I can’t hold on to hope and I can’t hold on without it, either, she thought.
She pulled out of the parking lot. When she reached the intersection, instead of heading right toward home she took a left and found herself driving out toward Dayton. She drove for a while past the even green fields, unsure as yet as to where she was going, until she saw the sign for the new Staples out beyond the mall. It was shining its big neon smile at her, as if it had been waiting for her, as if she was one of the devout who had found her way back home.
She felt a dim thrill when no one looked at her twice as she walked in the door. They kept doing what they were doing, a whole lot of nothing as far as she could tell. A girl with horrible fraying braids was paging through a magazine. A white boy with a knit cap on his head (why did they wear that indoors? unless they were bald, which this boy wasn’t) was ringing something up. She heard his nervous scales of laughter echoing through the store. She wandered for a while down the long aisles filled with dangling supplies, each with its own clear sense of purpose, soaking in the chilled air. In aisle 10 she picked up a new gleaming staple gun and walked to the back where the copy center was, feeling its heft in her hand.
There was a line of people, clutching their papers. Selling cars, maybe, or looking for piano students. She stood on line, another person with the need to multiply her longing exponentially, holding in her other hand the flyer she kept in the glove compartment for this very reason. She waited her turn and then she handed her flyer to a boy in his early twenties, a boy with deep brown skin and a smooth, amiable, bored face.
Maybe Tommy will look like that someday, she thought. Maybe Tommy will get a job at Staples. He could do worse for himself. She was letting herself think it. She knew that. It was as if her conscious mind was still back in the parking lot of the Stop & Shop and she was letting this other part of herself take over again.
“Two hundred, please.”
He took the paper from her and didn’t look at it. Bless you, she thought. Bless you for not looking. The people in the stationery store in town had gotten used to her by now; the pity in their eyes was no longer fresh but had congealed over the years into something familiar, automatic, as if Denise were a stray mutt that wandered in every now and then for a crust of bread or a pat.

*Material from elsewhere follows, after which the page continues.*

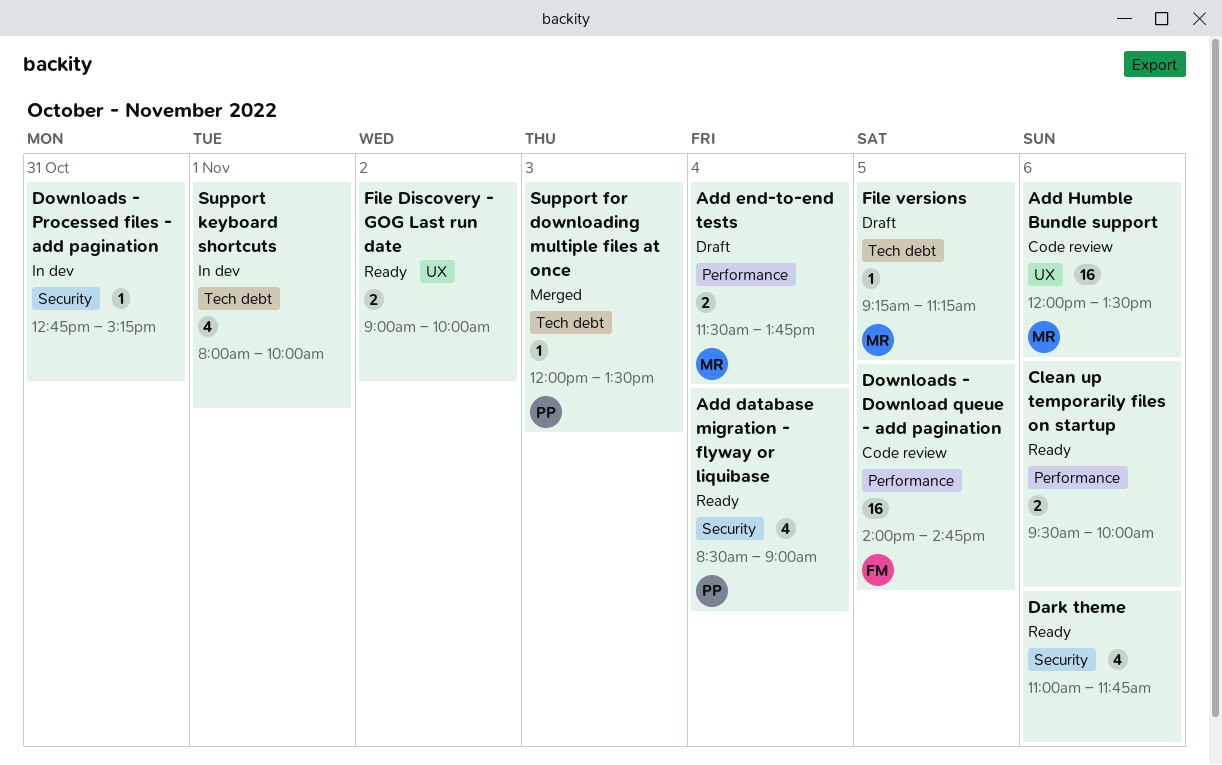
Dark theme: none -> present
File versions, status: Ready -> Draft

But Denise didn’t need a pat, or any rewarmed pity. She needed her two hundred copies.
“Would you like that in different colors, ma’am? Or on white paper?”
“The face will be legible in different colors?”
“Sure. We can do that.”
“Then maybe different colors, this time.”
“All right. Which colors would you like?”
“You choose.”
“I’ll do yellow and green and red. How’s that?”
“Great.”
She smiled at him. She stood behind the counter, feeling its hard, sharp edge with her fingers. The feel of the pill gliding through her system. The staple gun heavy in her other hand. Henry had gotten rid of the other one. Twenty-nine dollars it had cost her and he’d thrown it right in the trash.
You’ve got to stop with the flyers, he had said.
The words flowed through her mind as coolly as the frigid air, as if they were words she was overhearing, spoken between strangers.
What right do you have to show up here and tell me what to do?
Charlie told me. That’s what. Our son. He says you aren’t even there for dinner half the time.
The boy eats. Look at him. He’s not starving.
That’s not the point. You are wearing yourself down and Charlie, too. And me, too.
What do you care?
You have to stop. Please.
I can’t. What if—
Call the doctor then. Get some help.
What if it makes a difference, Henry? What if someone sees one of them and—
For god’s sakes, Denise—
The boy was back. “Actually, the red’s a little dark for a face. How about blue? The blue’s real light.”
“That’d be fine.”
She waited. She had only to wait, her hands fingering the sharp edge of the countertop, Tommy’s face multiplying in green and blue and yellow. She let her mind linger on each of the faces as they poured out of the machine, thinking, maybe this one. Maybe this will be the one that makes all the difference.
Twenty-Three
Charlie Crawford rode his bike home slowly from Harrison Johnson’s house, his head percolating with riffs, his whole body pulsating with the thrill of victory and the first-class weed Harrison always had on hand from his brother’s friend who worked at the pizza place.
Ba DA DA ba DA DA DA DA. The way he’d extended that last beat, rolling it and then holding it so it had resonated around the garage, he’d known right away: he hadn’t fucked it up. He could see it in the way Harrison and Carson really stopped and listened for fucking once, in the grudging nods they aimed in his direction as he headed out the door at the end of rehearsal. He knew they’d been wanting to ditch him for that Mike kid at the community college, they never thought he was good enough, he’d always been the kid with a drum kit who lived nearby and could kinda sorta hold a beat. But today: he’d shown them but good. He’d killed that fucker, left it lying DEAD in the road.